Make Cyber Security a Priority This Year (Infographic)
We sat down with Mike Blache, Chief Information Security Officer at TaxSlayer, to understand why you should make your company’s cybersecurity a priority and to learn how to protect your business.
Small businesses don’t usually spend as much money on cybersecurity as larger corporations, and cybercriminals are looking for easy access to sensitive information. As regulations begin to mandate that large corporations take greater steps to protect their organizations from cyberattacks, small businesses have become more frequent targets. In fact, 43 percent of cyberattacks target smaller companies.
You may think that because your company doesn’t have a lot of money in the bank, your company is safe from cyberattacks. Cybercriminals, however, still want access to personally identifiable information (PII), like your customers’ info – including credit card numbers and billing addresses – and your employee data – including Social Security Numbers.
A cyberattack won’t just hurt you, but it will also hurt other individuals, like your customers and team members. If you don’t take appropriate measures to protect your company, you can have criminal and civil suits brought against you.
Nine tips for protecting your small business
- Don’t download anything from unknown sources.
- Keep your software and operating systems up to date.
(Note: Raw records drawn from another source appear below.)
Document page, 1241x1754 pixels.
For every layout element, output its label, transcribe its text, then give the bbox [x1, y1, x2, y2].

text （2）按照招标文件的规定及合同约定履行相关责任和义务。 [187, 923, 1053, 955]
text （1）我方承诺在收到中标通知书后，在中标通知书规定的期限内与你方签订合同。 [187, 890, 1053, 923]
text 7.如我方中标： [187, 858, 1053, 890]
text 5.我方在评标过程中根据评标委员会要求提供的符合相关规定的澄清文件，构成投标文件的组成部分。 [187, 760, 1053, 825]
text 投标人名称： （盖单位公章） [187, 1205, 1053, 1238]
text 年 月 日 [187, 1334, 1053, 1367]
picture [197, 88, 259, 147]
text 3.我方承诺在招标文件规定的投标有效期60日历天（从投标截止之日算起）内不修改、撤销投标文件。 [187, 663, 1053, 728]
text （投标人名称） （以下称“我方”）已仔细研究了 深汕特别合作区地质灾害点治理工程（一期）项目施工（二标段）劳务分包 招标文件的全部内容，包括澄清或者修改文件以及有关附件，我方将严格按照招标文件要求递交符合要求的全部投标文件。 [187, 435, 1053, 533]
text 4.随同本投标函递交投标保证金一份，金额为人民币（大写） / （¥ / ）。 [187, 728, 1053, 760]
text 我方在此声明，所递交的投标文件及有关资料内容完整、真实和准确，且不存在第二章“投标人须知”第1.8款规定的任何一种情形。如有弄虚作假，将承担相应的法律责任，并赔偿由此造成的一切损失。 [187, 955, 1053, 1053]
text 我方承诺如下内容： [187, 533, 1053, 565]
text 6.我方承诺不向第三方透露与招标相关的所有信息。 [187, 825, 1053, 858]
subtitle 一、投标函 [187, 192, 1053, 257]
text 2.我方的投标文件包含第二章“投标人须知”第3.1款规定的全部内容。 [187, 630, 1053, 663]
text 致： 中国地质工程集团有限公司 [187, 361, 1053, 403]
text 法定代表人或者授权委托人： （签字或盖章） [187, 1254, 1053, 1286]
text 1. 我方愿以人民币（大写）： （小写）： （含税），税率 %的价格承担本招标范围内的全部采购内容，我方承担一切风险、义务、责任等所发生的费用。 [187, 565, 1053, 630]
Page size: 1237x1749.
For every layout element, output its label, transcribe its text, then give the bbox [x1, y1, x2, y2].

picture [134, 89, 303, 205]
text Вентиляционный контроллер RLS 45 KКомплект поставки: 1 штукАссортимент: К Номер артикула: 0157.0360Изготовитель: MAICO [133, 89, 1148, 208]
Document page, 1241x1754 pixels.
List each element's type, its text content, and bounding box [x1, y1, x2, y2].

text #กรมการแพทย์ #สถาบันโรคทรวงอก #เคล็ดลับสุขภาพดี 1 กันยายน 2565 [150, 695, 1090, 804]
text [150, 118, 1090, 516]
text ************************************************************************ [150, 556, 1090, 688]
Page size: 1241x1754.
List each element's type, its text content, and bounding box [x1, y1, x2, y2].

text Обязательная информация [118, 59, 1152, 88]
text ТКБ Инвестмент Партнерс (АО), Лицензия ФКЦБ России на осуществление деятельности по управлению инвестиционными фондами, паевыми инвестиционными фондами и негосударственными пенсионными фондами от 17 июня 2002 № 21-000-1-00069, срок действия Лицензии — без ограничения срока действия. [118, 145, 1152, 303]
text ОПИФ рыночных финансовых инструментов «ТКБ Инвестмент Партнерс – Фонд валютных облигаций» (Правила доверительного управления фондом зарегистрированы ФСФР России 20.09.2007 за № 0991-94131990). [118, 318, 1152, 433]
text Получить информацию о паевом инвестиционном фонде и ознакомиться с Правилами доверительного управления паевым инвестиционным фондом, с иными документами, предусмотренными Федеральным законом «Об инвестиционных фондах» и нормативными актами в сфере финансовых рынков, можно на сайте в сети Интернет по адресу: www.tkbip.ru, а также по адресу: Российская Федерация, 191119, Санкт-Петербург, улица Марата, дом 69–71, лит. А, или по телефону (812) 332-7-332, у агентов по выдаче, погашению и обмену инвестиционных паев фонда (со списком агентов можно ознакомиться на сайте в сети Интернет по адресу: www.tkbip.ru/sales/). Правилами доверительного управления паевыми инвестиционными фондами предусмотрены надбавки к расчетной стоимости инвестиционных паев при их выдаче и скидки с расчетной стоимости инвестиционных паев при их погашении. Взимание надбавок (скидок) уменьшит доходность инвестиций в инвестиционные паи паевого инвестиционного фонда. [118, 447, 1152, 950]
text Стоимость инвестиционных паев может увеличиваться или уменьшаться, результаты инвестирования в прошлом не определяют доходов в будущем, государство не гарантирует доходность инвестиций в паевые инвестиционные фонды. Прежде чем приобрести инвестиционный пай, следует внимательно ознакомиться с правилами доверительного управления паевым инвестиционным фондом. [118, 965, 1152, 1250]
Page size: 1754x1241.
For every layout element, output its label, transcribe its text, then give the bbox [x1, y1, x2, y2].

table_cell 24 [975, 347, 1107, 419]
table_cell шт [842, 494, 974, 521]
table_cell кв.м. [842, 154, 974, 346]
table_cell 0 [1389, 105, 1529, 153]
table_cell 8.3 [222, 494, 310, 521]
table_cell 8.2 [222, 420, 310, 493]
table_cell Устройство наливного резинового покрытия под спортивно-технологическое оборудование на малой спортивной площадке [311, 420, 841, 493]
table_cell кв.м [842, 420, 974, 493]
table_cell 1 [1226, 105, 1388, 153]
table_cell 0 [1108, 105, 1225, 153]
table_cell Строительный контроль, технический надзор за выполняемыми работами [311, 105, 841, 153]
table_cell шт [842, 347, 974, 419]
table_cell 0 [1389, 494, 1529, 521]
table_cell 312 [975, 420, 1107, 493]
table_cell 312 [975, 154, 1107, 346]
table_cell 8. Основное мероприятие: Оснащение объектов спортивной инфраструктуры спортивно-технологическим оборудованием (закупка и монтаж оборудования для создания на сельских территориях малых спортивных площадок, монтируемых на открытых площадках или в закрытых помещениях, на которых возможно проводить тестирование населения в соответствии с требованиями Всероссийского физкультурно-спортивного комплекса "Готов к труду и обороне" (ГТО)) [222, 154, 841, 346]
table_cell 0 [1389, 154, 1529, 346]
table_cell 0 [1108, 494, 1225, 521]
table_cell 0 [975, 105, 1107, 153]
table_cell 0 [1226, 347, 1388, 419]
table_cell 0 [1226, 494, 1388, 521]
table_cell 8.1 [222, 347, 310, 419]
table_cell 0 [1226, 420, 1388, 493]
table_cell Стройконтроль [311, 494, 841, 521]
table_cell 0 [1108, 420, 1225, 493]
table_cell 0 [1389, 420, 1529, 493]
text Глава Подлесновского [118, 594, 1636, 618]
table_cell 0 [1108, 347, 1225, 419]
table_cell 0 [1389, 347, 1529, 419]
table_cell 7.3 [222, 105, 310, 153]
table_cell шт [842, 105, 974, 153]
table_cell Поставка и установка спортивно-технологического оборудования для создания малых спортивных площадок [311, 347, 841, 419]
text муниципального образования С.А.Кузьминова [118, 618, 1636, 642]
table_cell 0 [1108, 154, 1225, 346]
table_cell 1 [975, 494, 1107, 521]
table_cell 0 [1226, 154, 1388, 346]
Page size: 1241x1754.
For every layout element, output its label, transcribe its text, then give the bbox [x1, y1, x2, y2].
Updates often patch holes in the system and provide essential security updates.
- Choose a reliable antivirus software and keep it updated. Antivirus software is not the be-all-end-all, but it will block a large percentage of cyberattacks.
- Set up firewalls. You don’t need anything costly because attackers don’t want to spend more effort than your company is worth.
- Store PII on the cloud. The cloud provider you choose is already spending money to protect their data, so they’ll also be able to protect your data. This will take much of the burden off you, but it’s still your responsibility to do your due diligence to ensure you’re using a reliable cloud provider. Read also: Does Your Business Need the Cloud?
- Take advantage of your service providers’ multi-factor authentication (MFA). MFA makes it more difficult for an attacker to gain access to your accounts. Ideally, MFA should include the following:
- something you know, like a passphrase
- something you have, like an email address or phone number
- something you are, like a fingerprint or facial recognition
- Implement a strong password policy. Consider using 12+ character passphrases instead of passwords. Passphrases are easier for you to remember, but the length makes it difficult for a cybercriminal to crack through brute force.
- Don’t reuse passwords for multiple accounts. If one account is compromised, it will be easy for an attacker to gain access to all your accounts.
- Use a password management program. It can be challenging to remember different passwords for every account you have, so let a password management program remember for you. Password management programs include LastPass, Dashlane, and 1Password.